AT 09:15 on the 21st October 1966, over 140,000 m³ of slurry waste tipped onto a mountainside by the National Coal Board started to move down the hillside. Its path was to flow directly into Pantglas Junior School where the children had just walked through the doors and sat down in their classrooms with their teachers taking the daily register at the start of their day. Tragically, over 116 school children and 28 adults subsequently lost their lives in the one of the worst and most tragic incidents of modern history in South Wales. After visiting a friend recently I noticed I was only a short distance away from the site of the Aberfan Memorial Garden, so decided to visit and to pay my respects.
There’s not much to say that hasn’t already been said about this awful tragedy, but what I can add is that when one enters the memorial garden there is a certain almost tangible presence, a tranquility that felt real. Very real. Maybe it is what we as human beings want to feel or want to think in such moments, but for me, it was real. Here was I, standing on the very spot where hundreds of helpless schoolchildren between the ages of 7 and 11 yrs perished under the slurry, right at this point under my feet.

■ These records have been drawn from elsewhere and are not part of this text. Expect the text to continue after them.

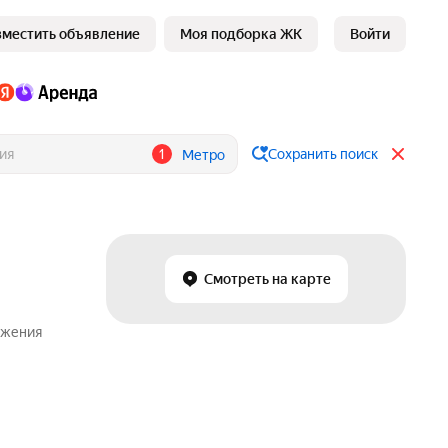
зместить объявление
Моя подборка ЖК
Войти
1
Сохранить поиск
Метро
Смотреть на карте
ожения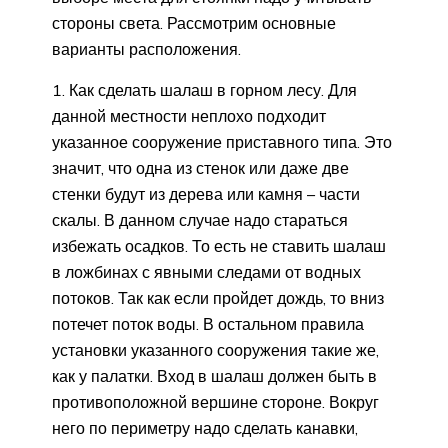
стороны света. Рассмотрим основные
варианты расположения.
Как сделать шалаш в горном лесу. Для
данной местности неплохо подходит
указанное сооружение приставного типа. Это
значит, что одна из стенок или даже две
стенки будут из дерева или камня – части
скалы. В данном случае надо стараться
избежать осадков. То есть не ставить шалаш
в ложбинах с явными следами от водных
потоков. Так как если пройдет дождь, то вниз
потечет поток воды. В остальном правила
установки указанного сооружения такие же,
как у палатки. Вход в шалаш должен быть в
противоположной вершине стороне. Вокруг
него по периметру надо сделать канавки,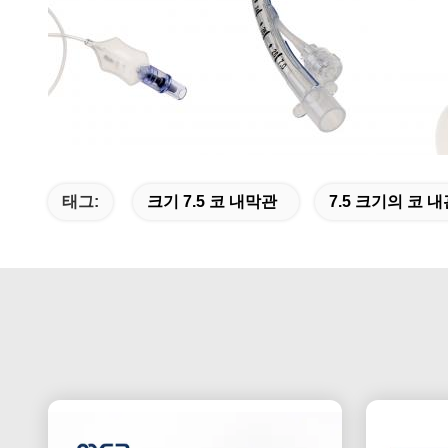
태그:
크기 7.5 코 내막관
7.5 크기의 코 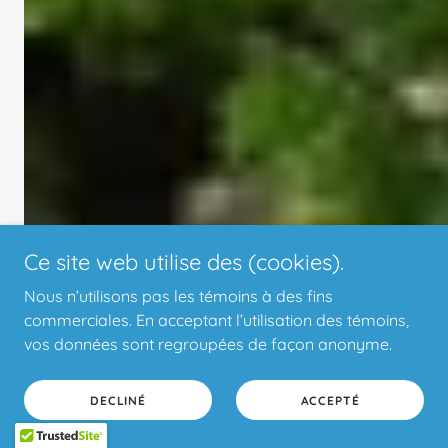
Ce site web utilise des (cookies).
Nous n’utilisons pas les témoins à des fins
commerciales. En acceptant l’utilisation des témoins,
vos données sont regroupées de façon anonyme.
DECLINÉ
ACCEPTÉ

As I pondered the unspeakable horror these poor children must surely have suffered during their last moments, of them being shrouded in blackness, scared and panicing, one could not help but be moved and humbled by such an experience. The beautifully maintained gardens complete with poignant weeping willows, fresh cherry blossom, monuments and benches placed by children and officials alike, are all an apt and fitting tribute to those poor souls who lost their lives here back on that awful morning in October 1966.
Only one wall remains of the original school building, shown here on the left as it stands today, and in the lower middle section of the image on the right after just missing the path of the slurry. It remains there, steadfast and resolute.
It was early spring when I visited, it was quiet, I could hear the birds singing, I could see leaves were beginning to appear, and I could see a breeze was lightly blowing through the few trees on the hillside above the garden. It was a short, but very moving visit. I had planned on writing a longer tribute, but much has been written already by those far more qualified than I so I will leave it as this.
Aberfan Memorial Garden is a truly beautiful place, somewhere to reflect and ponder, to gather ones thoughts, and importantly… a place that must be kept for future generations so as to never forget the 116 beautiful children and 28 adults who lost their lives on this very spot.